Mass Communication and Media Arts: 1:30 p.m., Saturday, May 11, Shryock Auditorium. Public affairs communication expert Oscar H. Gandy Jr. will give the address; film director and producer Steven R. James will receive the Alumni Achievement Award.

Gandy is the Herbert I. Schiller Information and Society term professor at the Annenberg School for Communication at the University of Pennsylvania. He previously was director of the Center for Communication Research at Howard University.

Gandy received a doctorate in public affairs communication from Stanford University in 1976. He is the author of "The Panoptic Sort" and "Beyond Agenda Setting," two books that explore issues of information and public policy. His most recent work is in the area of communication and race and the ways in which media frame racial comparisons. He lives in Philadelphia.

James
James is best known as the award-winning director, producer and co-editor of "Hoop Dreams," the widely acclaimed documentary that won virtually every major critics prize and journalism award, including a Peabody and the Robert F. Kennedy Award. "Hoop Dreams" was the first documentary to open or close the prestigious New York Film Festival. James won the Directors Guild Award for "Hoop Dreams," received a nomination for an Academy Award for editing and won an A.C.E. Editing Award.

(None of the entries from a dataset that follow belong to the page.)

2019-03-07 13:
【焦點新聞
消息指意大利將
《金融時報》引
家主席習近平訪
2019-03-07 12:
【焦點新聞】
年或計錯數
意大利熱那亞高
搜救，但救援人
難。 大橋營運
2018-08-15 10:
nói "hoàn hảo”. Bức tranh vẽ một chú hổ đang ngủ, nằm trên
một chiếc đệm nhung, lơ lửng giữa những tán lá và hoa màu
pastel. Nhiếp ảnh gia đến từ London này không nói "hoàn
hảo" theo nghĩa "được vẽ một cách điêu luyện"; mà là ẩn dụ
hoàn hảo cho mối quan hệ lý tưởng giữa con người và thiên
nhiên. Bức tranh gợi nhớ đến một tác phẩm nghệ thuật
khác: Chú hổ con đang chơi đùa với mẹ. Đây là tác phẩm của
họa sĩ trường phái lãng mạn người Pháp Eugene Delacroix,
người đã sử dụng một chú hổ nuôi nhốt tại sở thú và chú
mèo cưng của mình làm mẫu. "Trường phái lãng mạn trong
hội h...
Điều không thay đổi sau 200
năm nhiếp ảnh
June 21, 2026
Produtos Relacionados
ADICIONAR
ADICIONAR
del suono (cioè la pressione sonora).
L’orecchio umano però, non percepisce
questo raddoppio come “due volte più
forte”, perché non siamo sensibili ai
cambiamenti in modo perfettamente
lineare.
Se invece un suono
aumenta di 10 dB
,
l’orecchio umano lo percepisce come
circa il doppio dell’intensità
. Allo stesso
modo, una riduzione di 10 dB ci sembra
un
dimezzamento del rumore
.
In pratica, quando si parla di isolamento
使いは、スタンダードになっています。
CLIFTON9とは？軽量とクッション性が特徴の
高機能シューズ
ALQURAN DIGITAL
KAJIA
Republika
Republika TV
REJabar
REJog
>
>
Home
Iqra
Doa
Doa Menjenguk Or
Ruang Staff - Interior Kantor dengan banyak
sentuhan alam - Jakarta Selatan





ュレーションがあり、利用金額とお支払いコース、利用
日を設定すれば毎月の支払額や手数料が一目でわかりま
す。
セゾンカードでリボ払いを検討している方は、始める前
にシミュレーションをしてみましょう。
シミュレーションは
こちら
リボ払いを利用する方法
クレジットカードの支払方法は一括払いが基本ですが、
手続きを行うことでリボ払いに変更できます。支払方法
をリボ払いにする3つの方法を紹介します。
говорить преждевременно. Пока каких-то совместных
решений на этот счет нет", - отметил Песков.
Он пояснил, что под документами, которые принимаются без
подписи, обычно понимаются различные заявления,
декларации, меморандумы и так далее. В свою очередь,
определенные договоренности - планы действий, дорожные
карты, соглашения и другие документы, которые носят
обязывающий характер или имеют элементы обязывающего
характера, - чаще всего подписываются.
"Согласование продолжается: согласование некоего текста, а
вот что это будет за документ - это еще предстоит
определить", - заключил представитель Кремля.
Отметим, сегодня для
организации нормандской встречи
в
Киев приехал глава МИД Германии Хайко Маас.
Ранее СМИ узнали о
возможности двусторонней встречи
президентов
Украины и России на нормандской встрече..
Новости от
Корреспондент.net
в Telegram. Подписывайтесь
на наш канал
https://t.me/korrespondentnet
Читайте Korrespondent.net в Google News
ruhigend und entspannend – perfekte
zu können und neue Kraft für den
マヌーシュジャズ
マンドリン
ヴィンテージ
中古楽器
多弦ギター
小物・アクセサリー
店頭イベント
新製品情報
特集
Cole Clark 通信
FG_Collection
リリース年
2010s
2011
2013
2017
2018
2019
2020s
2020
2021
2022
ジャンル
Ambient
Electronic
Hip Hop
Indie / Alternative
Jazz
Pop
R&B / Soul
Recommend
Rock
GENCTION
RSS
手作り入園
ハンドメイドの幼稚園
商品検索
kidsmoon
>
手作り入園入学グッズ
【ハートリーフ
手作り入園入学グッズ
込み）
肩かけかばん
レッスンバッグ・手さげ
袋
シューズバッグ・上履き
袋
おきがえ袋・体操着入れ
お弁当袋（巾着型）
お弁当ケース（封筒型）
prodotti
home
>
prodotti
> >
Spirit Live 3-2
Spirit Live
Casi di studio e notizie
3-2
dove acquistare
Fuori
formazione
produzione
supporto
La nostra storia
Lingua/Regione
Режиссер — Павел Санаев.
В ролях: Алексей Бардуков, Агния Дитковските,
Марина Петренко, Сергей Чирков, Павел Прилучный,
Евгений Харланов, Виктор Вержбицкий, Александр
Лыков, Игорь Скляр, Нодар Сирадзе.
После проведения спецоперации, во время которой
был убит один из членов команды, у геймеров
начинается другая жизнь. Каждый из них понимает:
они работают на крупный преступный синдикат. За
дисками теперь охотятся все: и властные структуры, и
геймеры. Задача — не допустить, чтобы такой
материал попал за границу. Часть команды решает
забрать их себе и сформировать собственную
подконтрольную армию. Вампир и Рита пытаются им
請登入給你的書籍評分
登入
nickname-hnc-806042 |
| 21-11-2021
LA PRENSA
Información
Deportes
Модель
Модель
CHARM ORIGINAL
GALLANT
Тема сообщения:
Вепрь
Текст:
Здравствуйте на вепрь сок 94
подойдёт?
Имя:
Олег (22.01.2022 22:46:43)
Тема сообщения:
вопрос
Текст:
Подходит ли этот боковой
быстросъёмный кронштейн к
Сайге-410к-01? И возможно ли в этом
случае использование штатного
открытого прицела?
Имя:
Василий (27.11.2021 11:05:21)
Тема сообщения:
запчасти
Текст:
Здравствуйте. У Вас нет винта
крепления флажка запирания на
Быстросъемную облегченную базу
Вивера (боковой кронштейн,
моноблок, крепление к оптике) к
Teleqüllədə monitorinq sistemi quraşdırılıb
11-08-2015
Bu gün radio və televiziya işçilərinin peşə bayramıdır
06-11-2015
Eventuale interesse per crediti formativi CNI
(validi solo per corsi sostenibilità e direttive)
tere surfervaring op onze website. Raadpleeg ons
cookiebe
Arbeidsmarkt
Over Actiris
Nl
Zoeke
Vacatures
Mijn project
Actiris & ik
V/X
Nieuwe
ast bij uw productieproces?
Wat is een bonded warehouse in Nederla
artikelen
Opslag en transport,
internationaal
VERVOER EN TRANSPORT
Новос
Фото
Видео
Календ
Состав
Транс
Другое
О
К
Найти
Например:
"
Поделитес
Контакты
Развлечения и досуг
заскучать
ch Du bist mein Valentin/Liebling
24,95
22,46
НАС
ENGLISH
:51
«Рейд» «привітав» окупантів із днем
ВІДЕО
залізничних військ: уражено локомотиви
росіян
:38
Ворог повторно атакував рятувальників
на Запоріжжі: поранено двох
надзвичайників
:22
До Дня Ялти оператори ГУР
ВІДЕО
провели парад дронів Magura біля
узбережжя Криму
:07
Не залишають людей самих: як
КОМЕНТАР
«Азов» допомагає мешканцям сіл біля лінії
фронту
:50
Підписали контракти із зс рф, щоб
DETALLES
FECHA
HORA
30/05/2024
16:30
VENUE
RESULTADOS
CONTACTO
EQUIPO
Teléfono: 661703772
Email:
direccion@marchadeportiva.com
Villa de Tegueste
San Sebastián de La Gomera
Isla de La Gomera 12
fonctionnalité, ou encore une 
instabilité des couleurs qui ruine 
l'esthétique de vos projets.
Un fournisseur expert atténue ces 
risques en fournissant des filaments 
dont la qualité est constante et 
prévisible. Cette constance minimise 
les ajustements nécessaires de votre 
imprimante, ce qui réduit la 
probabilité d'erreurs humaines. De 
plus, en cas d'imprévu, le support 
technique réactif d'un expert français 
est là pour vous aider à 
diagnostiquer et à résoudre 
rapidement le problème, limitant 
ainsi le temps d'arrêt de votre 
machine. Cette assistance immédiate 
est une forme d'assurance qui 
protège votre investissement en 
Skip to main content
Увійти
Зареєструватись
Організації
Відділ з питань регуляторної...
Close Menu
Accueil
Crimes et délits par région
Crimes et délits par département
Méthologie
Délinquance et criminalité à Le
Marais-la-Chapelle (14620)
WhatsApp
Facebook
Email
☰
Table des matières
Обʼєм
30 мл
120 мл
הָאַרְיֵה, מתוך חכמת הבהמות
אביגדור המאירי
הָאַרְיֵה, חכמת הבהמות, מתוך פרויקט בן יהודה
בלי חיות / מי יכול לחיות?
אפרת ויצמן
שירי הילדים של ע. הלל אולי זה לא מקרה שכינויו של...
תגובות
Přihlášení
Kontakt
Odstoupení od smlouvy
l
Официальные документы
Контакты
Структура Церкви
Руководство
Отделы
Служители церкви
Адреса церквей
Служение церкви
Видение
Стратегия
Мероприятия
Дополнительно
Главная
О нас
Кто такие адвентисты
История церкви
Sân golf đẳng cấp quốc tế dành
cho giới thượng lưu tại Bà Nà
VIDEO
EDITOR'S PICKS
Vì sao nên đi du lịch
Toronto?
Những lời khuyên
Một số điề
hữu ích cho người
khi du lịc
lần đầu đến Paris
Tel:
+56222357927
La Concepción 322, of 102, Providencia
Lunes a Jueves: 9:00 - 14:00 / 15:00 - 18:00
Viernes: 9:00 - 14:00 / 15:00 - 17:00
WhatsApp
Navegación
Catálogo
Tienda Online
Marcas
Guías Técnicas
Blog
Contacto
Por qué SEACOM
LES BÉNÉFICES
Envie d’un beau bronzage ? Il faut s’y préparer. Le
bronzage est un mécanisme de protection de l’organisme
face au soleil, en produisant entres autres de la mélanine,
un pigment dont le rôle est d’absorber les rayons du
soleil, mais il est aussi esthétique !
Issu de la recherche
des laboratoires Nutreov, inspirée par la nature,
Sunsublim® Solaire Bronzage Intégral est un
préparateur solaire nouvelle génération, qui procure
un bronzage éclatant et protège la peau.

He received a master of fine arts in film production from SIUC after earning a bachelor of science degree in communications arts from James Madison University in Virginia.

He just completed his first documentary since "Hoop Dreams." Seven years in the making, "Stevie" is a feature-length documentary about a poor young man from rural Southern Illinois for whom James once was a Big Brother. Also, James is nearing completion of "The New Americans," a six-hour PBS mini-series following the lives of contemporary immigrants and refugees. He is director and executive director of the mini-series.

James is writing and will direct a feature on the life and career of baseball great Roberto Clemente. He lives in Chicago.

Science: 8:30 a.m., Saturday, May 11, Shryock Auditorium. Marcin M. Majda, professor of chemistry at the University of California, Berkeley and associate faculty scientist at Lawrence Berkeley National Laboratory, will give the address and receive the Alumni Achievement Award.

Majda
Majda earned his doctorate in chemistry from SIUC in 1980. After a post-doctoral appointment at the University of Illinois for two years, he joined the chemistry faculty at the University of California, Berkeley. He became an associate professor in 1988 and full professor in 1996. Last year, he became chemistry department vice chair for the physical chemistry graduate program.

He also is an associate faculty scientist in the materials sciences division of the Lawrence Berkeley National Laboratory. Majda is a member of the editorial board of the Journal of Solid State Electrochemistry and recently completed a five-year term on the board of directors of the Society for Electroanalytical Chemistry. He lives in Berkeley, Calif.

SIU School of Medicine: Noon, Sunday, May 19, Sangamon Auditorium, University of Illinois at Springfield. Sixty-eight physicians and two doctoral students will graduate. Dr. Catherine D. DeAngelis, editor of the Journal of the American Medical Association, is the commencement speaker.

Two alumni will receive the medical school's distinguished alumnus award: Dr. Larry Jones, class of 1976, who returned to his hometown of Harrisburg to practice after completing his family medicine residency; and Dr. Sharon Hull, class of 1987, also a Saline County native, who began practicing in Marion after completing her family practice residency. In 1996, she became assistant dean for student affairs and assistant professor of family and community medicine at the medical school in Carbondale.